- Born: Albert Leslie Willetts 22 February 1900 Devonport, Auckland, New Zealand
- Died: 23 May 1979 (aged 79) Laingholm, Auckland, New Zealand
- Other name: Trotter
- Occupations: Sailor Boat designer Boat builder

= Albert Willetts =

New Zealand yacht designer

Albert Leslie Willetts (22 February 1900 – 23 May 1979) was a notable New Zealand yacht designer, builder, and racer. Along with his brother, William Willetts, he won numerous yachting trophies in New Zealand during the 1920s and 1930s.

==Biography==
Willetts was born in Devonport, Auckland, New Zealand on 22 February 1900, one of ten children of Arthur Willetts and his wife Sybil . Arthur Willetts worked in the boat-building industry as a designer and foreman at a shipyard. Albert Willetts, who was nicknamed Trotter for the manner of his walk, was educated at local schools and became involved in yachting, along with his brother, William.
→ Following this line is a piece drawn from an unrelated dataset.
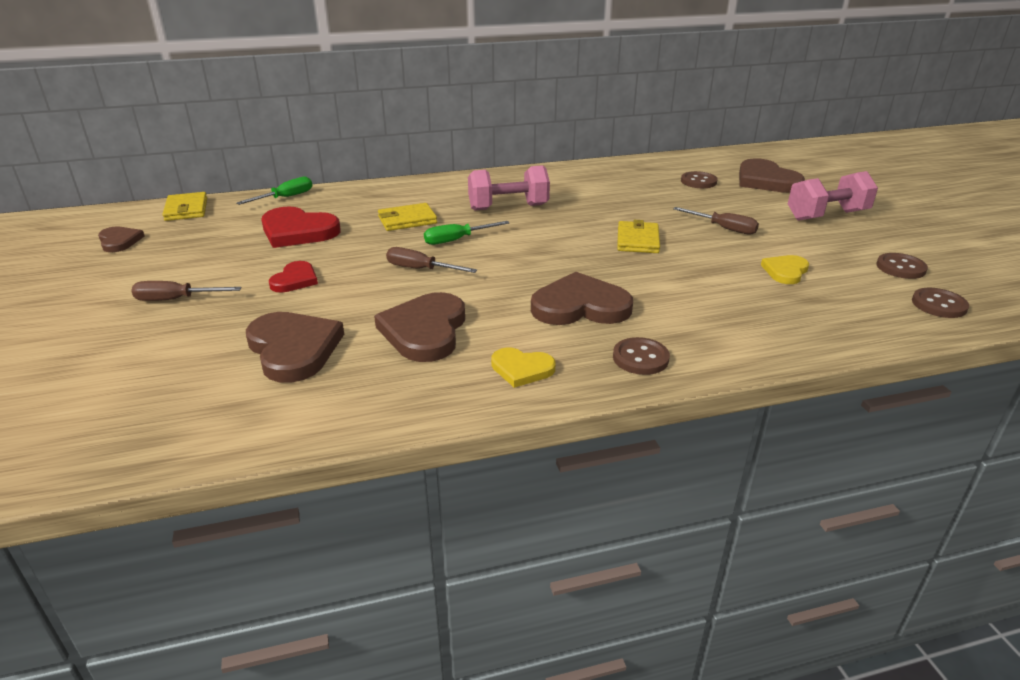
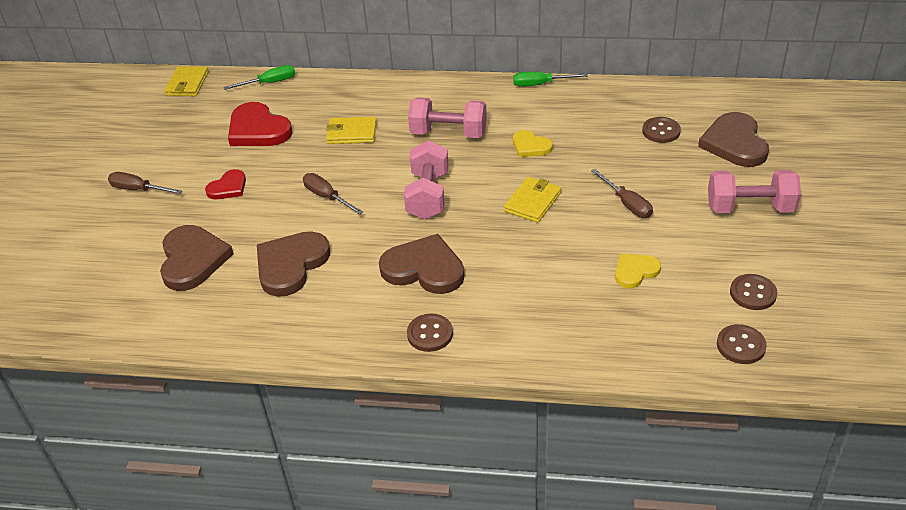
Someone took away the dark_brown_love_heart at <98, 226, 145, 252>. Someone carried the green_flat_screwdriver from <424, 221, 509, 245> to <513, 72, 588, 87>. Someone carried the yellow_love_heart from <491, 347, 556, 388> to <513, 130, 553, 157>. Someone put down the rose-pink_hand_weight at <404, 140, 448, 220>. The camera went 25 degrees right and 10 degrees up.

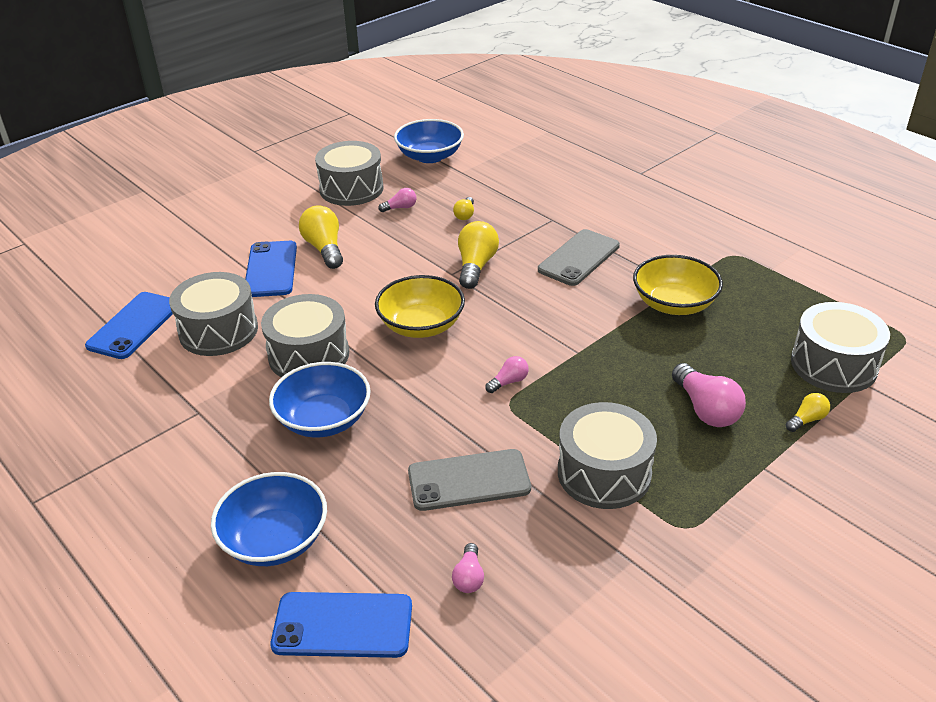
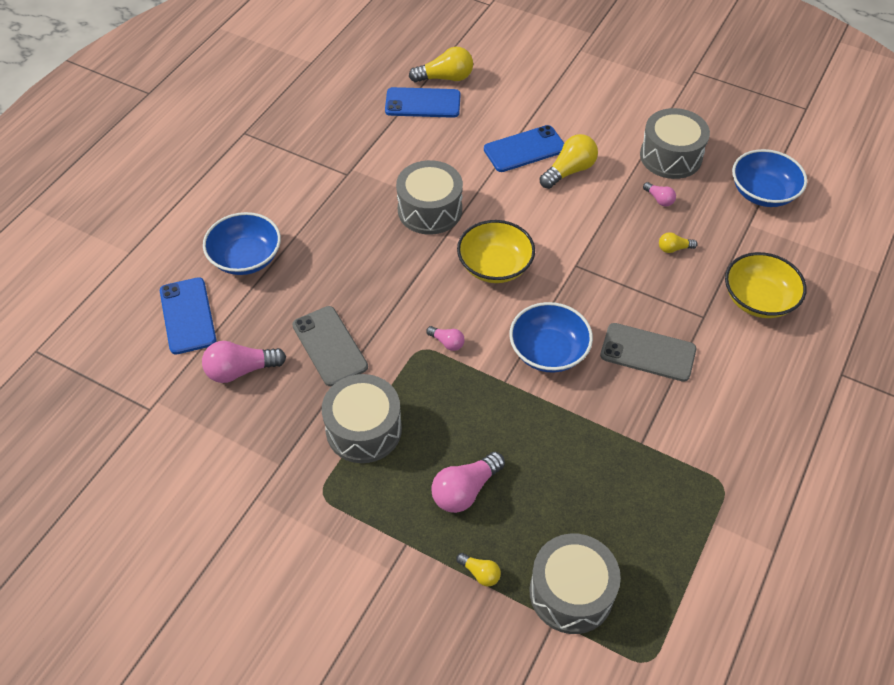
Someone took away the gray_toy_drum at <169, 272, 258, 356>. Someone carried the cobalt_deep_dish from <269, 362, 371, 438> to <509, 302, 593, 372>. Someone scaled the rose-pink_bulb at <452, 543, 484, 593> by 1.85. Someone carried the yellow_bulb from <458, 221, 499, 289> to <409, 47, 473, 83>. Someone carried the yellow_deep_dish from <633, 255, 723, 315> to <725, 252, 807, 318>. The camera went 70 degrees right and 15 degrees up.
He worked as a cabinet maker but also designed and built numerous yachts, ranging from 14-foot X and Y class vessels to 18-foot V class yachts. He sailed competitively, winning New Zealand's premier competition for small yachts, the Sanders Memorial Cup, in 1924, 1929 and in 1947. In the 1930s, he switched to larger boats. In 1938, he built and sailed Irena in that year's World’s 18-Footer Championship, which took place in Sydney, Australia. The Irena finished 5th overall, the best performing of the four New Zealand yachts that entered the competition.

He died at Laingholm, near Auckland, on 23 May 1979. He was survived by two daughters; his wife, Vera , whom he had married in 1922, had predeceased him.